Just a note of thanks for the help I got from this post. The art project that this horn was for has been getting a lot of international attention-- it was translated into Russian the other day, and there was an article in Wired News Online. Special thanks to BZdang, for his help. Strangely, he hails from Pickering, Ontario, where I grew up! Now that's kharma.

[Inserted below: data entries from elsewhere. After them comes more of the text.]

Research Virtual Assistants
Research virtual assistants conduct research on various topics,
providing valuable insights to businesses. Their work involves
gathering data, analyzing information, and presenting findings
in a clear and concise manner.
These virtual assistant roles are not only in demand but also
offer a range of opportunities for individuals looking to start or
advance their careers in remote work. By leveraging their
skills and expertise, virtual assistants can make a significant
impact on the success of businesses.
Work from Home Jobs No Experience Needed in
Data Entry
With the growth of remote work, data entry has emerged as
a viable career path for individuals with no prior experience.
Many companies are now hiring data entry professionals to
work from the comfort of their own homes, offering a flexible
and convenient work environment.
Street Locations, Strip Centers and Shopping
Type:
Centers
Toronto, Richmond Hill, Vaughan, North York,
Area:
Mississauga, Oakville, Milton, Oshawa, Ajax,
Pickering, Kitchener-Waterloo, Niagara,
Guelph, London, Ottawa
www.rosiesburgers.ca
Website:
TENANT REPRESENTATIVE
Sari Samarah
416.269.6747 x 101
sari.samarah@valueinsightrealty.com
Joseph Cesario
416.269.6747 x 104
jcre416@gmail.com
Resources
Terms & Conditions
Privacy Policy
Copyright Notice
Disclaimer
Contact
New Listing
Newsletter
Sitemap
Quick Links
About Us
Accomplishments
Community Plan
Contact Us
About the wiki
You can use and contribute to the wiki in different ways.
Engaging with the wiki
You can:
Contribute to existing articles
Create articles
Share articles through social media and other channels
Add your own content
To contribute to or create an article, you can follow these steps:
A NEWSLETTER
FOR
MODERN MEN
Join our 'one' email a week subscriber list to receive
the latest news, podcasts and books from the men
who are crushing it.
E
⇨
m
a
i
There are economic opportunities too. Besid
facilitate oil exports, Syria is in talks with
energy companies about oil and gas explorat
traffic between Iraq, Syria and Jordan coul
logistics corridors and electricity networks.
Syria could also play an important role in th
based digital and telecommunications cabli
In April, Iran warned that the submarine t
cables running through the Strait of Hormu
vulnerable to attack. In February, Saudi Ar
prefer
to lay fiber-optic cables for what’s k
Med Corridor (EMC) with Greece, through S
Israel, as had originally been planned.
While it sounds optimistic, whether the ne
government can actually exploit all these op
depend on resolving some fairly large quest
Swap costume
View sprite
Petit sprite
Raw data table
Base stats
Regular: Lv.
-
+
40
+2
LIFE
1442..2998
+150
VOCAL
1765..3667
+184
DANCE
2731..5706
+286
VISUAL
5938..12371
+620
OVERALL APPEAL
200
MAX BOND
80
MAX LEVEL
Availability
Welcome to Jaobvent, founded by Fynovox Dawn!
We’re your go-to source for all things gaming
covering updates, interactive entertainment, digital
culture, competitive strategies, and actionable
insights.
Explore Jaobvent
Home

I ended up doing the following to build the horn, in a slow and painful process:

- Rhino for the design
- Unrolled one side of horn in Rhino and printed it as a full-size template
- Cut sides from bookbinder's 'Davey Board'.
- Glued sides together with hot glue manually ( not reccomended)
- Applied one coat of West Systems epoxy to inside areas, but not seams
- Sanded outside seams
- Applied West eopxy and three layers fiberglass, 8oz
- Many many coats of West epoxy inside and outside to finish, then lots of precious West 410 filler. Sand. Repeat. Sand. Repeat. Repeat again.
- Used a grey plastic electrical fitting for throat connection to compression driver
- Spray painted with gun and Zinsser water-based primer, then finished with One-Shot
brand enamel, two coats and a final 60% pigmented clear coat to give the paint more glossy depth.

Obviously it's not an exponential design-- the acoustic quality is not ideal, but that wasn't the point to begin with- the look of the thing was the most important consideration.
Check out the pictures:

One Free Minute Website: http://www.onefreeminute.net
More pictures: http://www.accad.osu.edu/~djolliff/isd/isd.htm

This board was terrifically helpful in figuring out how to make this thing!

many thanks

Daniel
 
Terminalcity,

I don't think autocad can unfold anything. Solidworks and Inventor can if the surfaces are flat.

There is a 3D surface modeling program kind of like Rhino called Pilot3D. But with the Pilot3D demo version you can actually use it for 23 saves or imports. You can make an iges file of your model if AutoCAD can do this and import the surface files into Pilot3D demo. Then you can make a flat pattern out of any of the surfaces. And save these 2D patterns as a DXF file. There is a tutorial on the website that shows you how.